**EXERCISE DATA:**
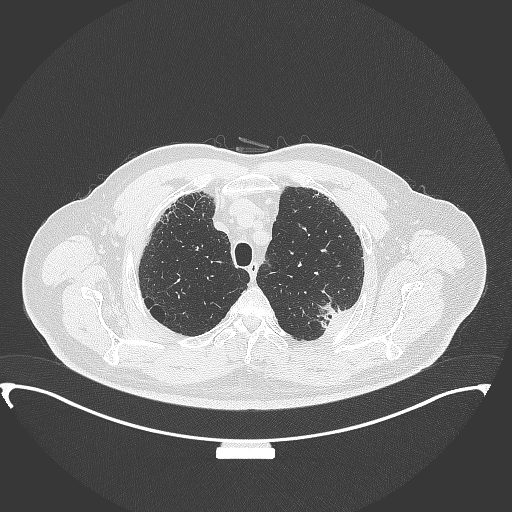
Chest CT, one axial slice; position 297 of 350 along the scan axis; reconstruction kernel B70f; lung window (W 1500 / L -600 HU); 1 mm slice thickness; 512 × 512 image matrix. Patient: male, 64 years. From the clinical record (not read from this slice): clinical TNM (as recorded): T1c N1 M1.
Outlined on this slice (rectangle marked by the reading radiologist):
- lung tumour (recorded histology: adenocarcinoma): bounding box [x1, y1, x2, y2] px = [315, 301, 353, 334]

...

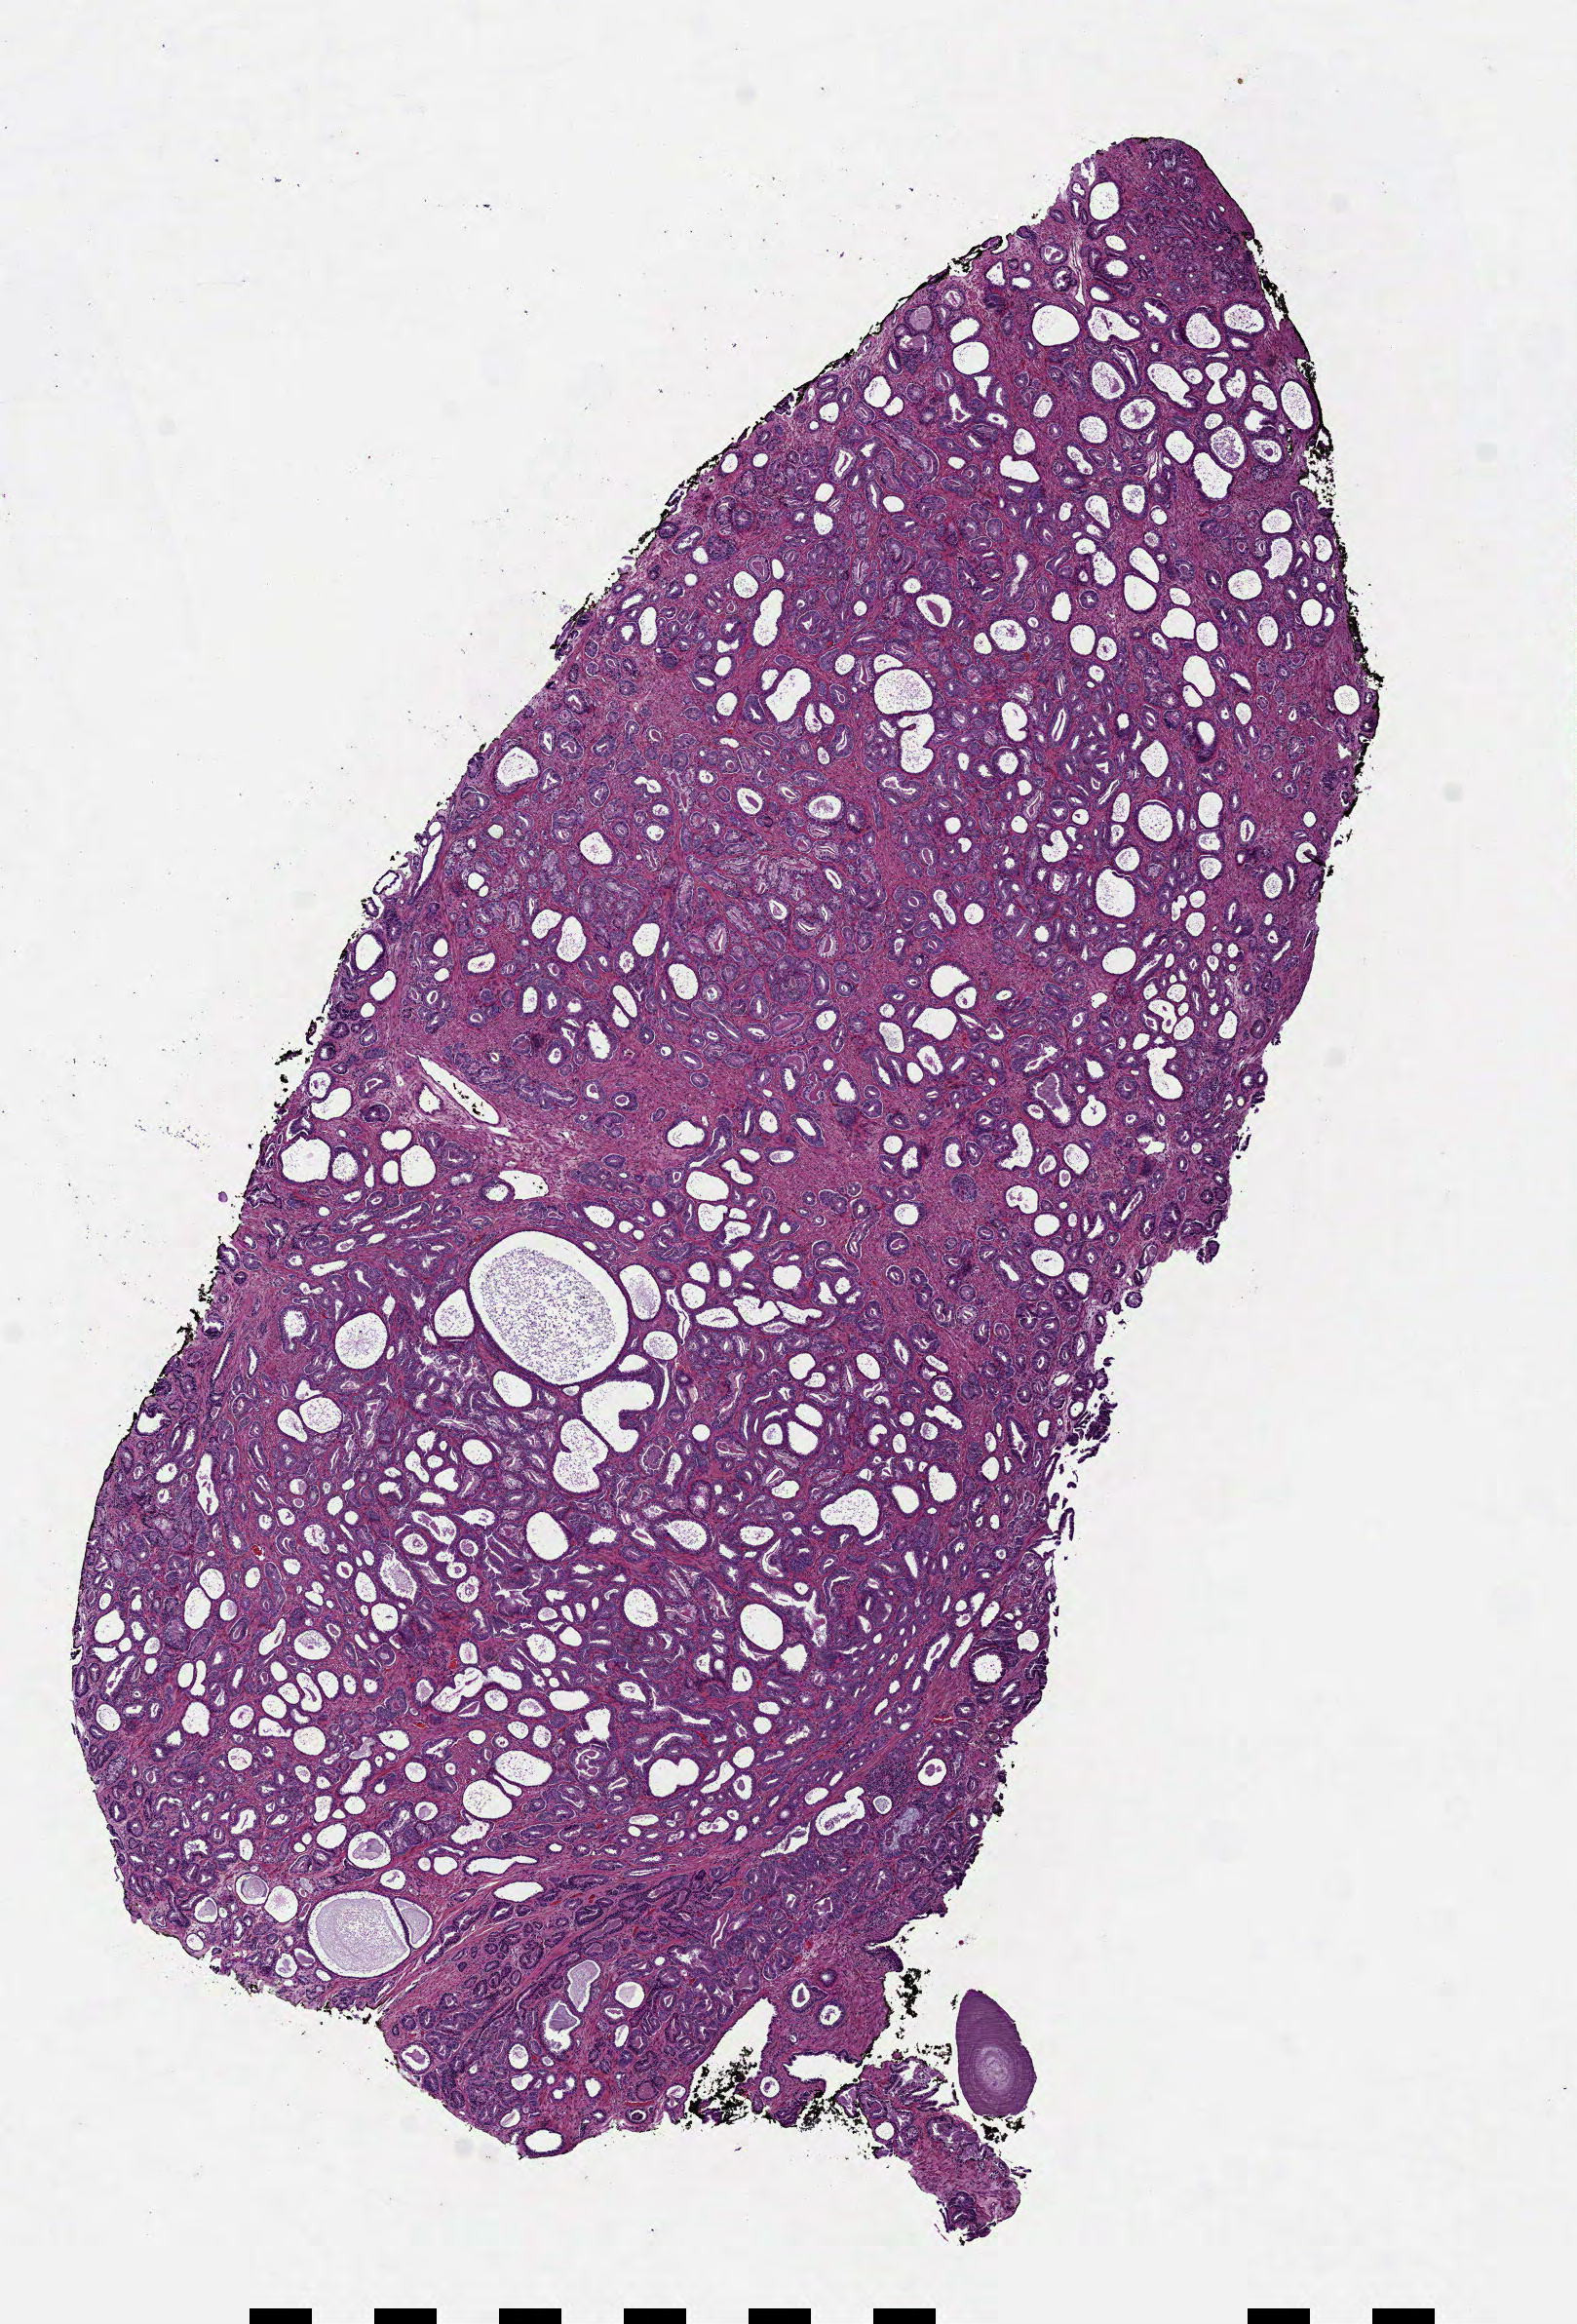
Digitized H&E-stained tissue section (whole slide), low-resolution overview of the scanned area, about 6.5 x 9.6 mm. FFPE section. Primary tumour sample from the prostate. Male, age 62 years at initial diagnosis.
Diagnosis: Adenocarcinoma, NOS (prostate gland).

**ACTION ITEM:**
Within the records above, each line containing "prostate" is to be returned.

**PROBLEM SOLUTION:**
Digitized H&E-stained tissue section (whole slide), low-resolution overview of the scanned area, about 6.5 x 9.6 mm. FFPE section. Primary tumour sample from the prostate. Male, age 62 years at initial diagnosis.
Diagnosis: Adenocarcinoma, NOS (prostate gland).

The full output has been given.